### EXCERPT TO READ
<<<<
JPM24, Day 2: Hartford HealthCare touts outpatient strategy; Henry Ford Health pitches 'ambitious' $4.9B spending plan

It's officially a new year for the healthcare industry, as biopharma executives, investors, reporters and others make the annual trek to the Westin St. Francis in San Francisco for the J.P. Morgan Healthcare Conference.

We have you covered with the biggest headlines from Tuesday here, as well as across the site. And to keep up with the Fierce Biotech team, click here, or for updates from Fierce Pharma, click here.

Follow the Fierce team's coverage of the 2024 J.P. Morgan Healthcare Conference here

UPDATED: Tuesday, Jan. 9 at 7:00 p.m. ET

Outpatient penetration draws patients to Hartford HealthCare, execs say 

Maintaining quality and consistency across hundreds of convenient, low-cost outpatient sites is no small feat, but pulling it off rewards health systems with reputation boost that translates to higher volumes and increased revenues, Hartford HealthCare executives told peers and potential investors Tuesday.

The Connecticut system counts nearly 500 total care locations, but just seven of those are acute care hospitals. Unlike a typical multi-hospital health system, that beefy ambulatory network is driving 54% percent of Hartford HealthCare’s $4.9 billion in total annual revenue.

A fair amount of the network’s growth came within the past few years, when COVID-19 ruled out hospital expansions and highlighted consumers’ need for greater access to care.

“We recognized that folks wanted to be seen closer to their home,” Karen Goyette, EVP, chief strategy and transformation officer at Hartford HealthCare, said. “So what did we do when we couldn’t be doing construction in our inpatient areas? We doubled down on the outpatient area and we built 25 locations, [and] we’ve continued that through the last three years.”
>>>>
### DATA EXTRACT
<<<<
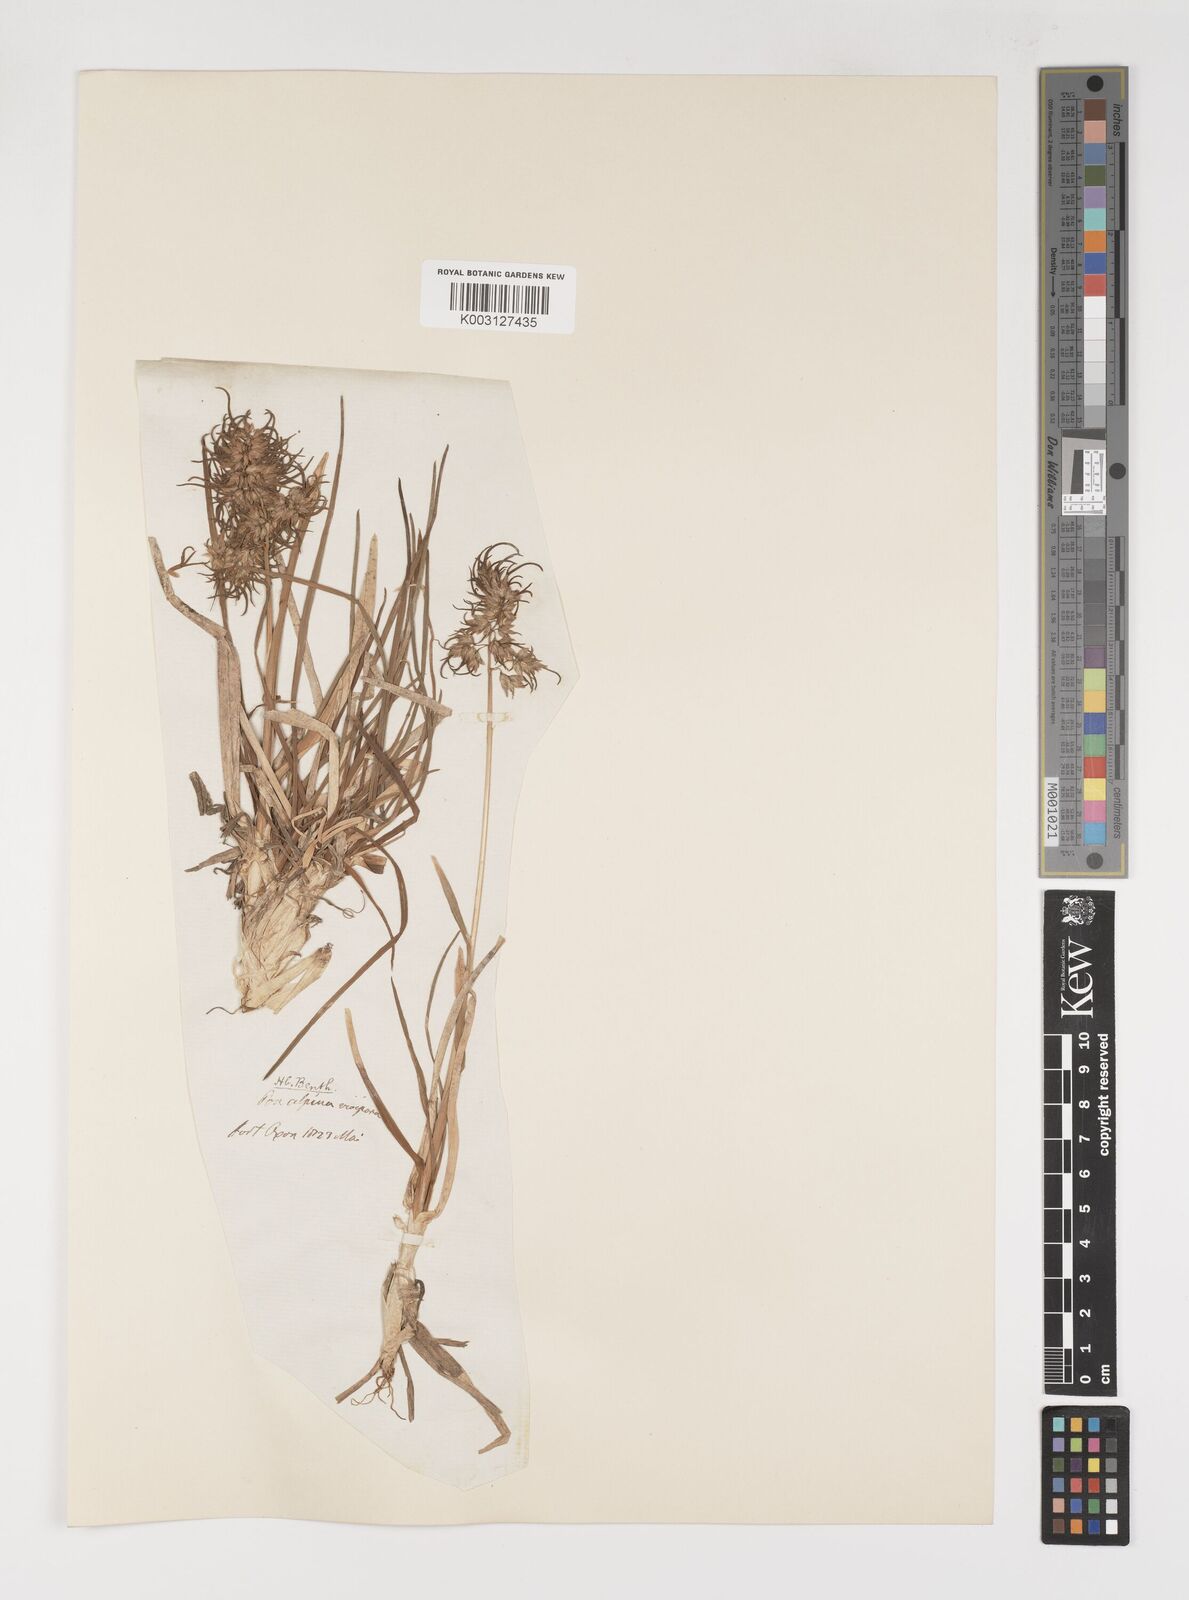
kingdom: Plantae
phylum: Tracheophyta
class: Liliopsida
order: Poales
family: Poaceae
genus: Poa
>>>>
### ACTION ITEM
In the conference report, how many of Hartford HealthCare's care locations are acute care hospitals? The material comes from a source unrelated to the conference report.

### EXERCISE OUTPUT
Seven, out of nearly 500 total care locations.